We propose a new way to process the multi-channel input, which comes from 2D convolution instead of 3D convolution. Two-dimensional convolution takes a single slice as an input and fails to leverage context from adjacent slices. Conversely, 3D convolution overcomes this issue by leveraging the slice context with 3D convolutional kernels, resulting in enhanced performance. However, 3D convolutions have a limited range depending on the kernel size (3 × 3 × 3 kernels can leverage depth information using only three consecutive slices).

In our proposed method, the input has a size of (B, H, W, 49) for the 3 × 3 to 7 × 7 reconstruction task where the 49 represents the number of input channels. For 2D convolution, the number of filters equals (filter_height × filter_width × in_channels × out_channels). Consequently, every output channel is a function of all input channels at each convolution. Adopting this method can fix the limited range issue of the 3D convolution and provide better quality.

The number of input channels is 49 for the 3 × 3 to 7 × 7 reconstruction task. Still, we extract more features on the subsequent convolution layers, meaning more interactions can be identified between the extracted features of input images, restoring more information and details. Because some of the extracted features might contain useless or redundant information, the channel attention mechanism rescales (gives different weights) for these extracted features depending on the information content.

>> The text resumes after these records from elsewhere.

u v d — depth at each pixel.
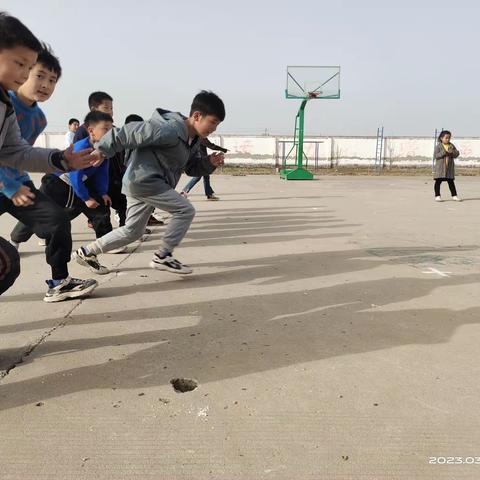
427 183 15.90
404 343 2.61
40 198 3.06
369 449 1.73
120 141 3.29
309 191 12.35
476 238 5.77
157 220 6.54
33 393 2.10
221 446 1.74
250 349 2.53
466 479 1.59
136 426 1.86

We can summarize the contributions of this article as follows: (1) We adopt a channel attention mechanism to reconstruct LF images. (2) Our method increases the interaction between different LF images by processing LF images as input–output channels of 2D convolutions. (3) We design the RCA-LF to increase the interactions between input–output channels (parallel processing) and decrease the number of blocks (serial processing); hence, it can reconstruct LF images accurately and fast.

2. Related Work

2.1. LF Representation

A wealth of information about the surrounding 3D space is revealed by LF imaging, contrary to traditional imaging methods. The Plenoptic function was initially described using seven variables that determine the view from any possible angle, for all wavelengths of light and at any time, as $P=P\left(\theta ,\phi ,\mathsf{\lambda },\mathrm{t},V_x,V_y,V_z\right)$ [20]. It was then simplified to a 4D description with the intersections of light rays with two planes $L=L\left(u,v,x,y\right)$, where (u, v) and (x, y) denote the points of intersection with the first and second planes, respectively, as shown in Figure 1 [21].

2.2. LF Reconstruction

Many LF reconstruction approaches have been presented. These approaches are classified into three types: traditional, deep learning depth-based, and deep learning non-depth-based approaches.

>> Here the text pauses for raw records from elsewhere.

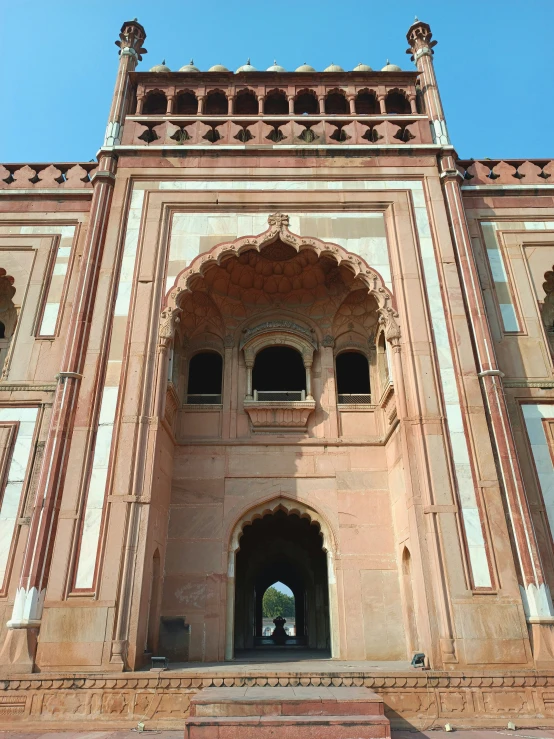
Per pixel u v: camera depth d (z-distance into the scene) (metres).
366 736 3.95
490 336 6.80
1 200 8.34
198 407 8.01
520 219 8.28
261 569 10.84
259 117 8.58
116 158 8.09
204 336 8.59
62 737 4.48
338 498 7.43
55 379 7.05
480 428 6.29
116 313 6.95
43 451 6.65
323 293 8.55
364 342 8.56
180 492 7.39
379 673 5.08
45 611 5.35
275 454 7.67
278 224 7.64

2.2.1. Traditional Approaches

Wanner and Goldluecke improved the spatial and angular resolutions using the Epipolar Plane Image (EPI) for depth map estimation [22]. However, this variational framework has flaws since the input views only assess the disparity. Another approach was proposed to utilize the Gaussian mixture model for LF denoising, super-resolution, and refocusing [23]. In this approach, the patch prior was designed using the disparity pattern. However, their approach is vulnerable to low-quality LF images. Pujades et al. [24] proposed a novel cost function optimized by a Bayesian formulation to estimate the depth and reconstruct novel views. Chaurasia et al. [25] proposed a novel image-based rendering using superpixels to preserve depth discontinuities. The warped views are blended using a camera and depth information. Zhang et al. [26] proposed an interactive system adopting patch-based methods for LF editing. This technique models the collected images as overlapping layers with varying depths and uses back-to-front layered synthesis. Vagharshakyan et al. [27] utilized the EPIs in the shearlet domain to reconstruct dense images using large baseline-rectified images. Their method provided good results for non-Lambertian scenes of semi-transparent objects.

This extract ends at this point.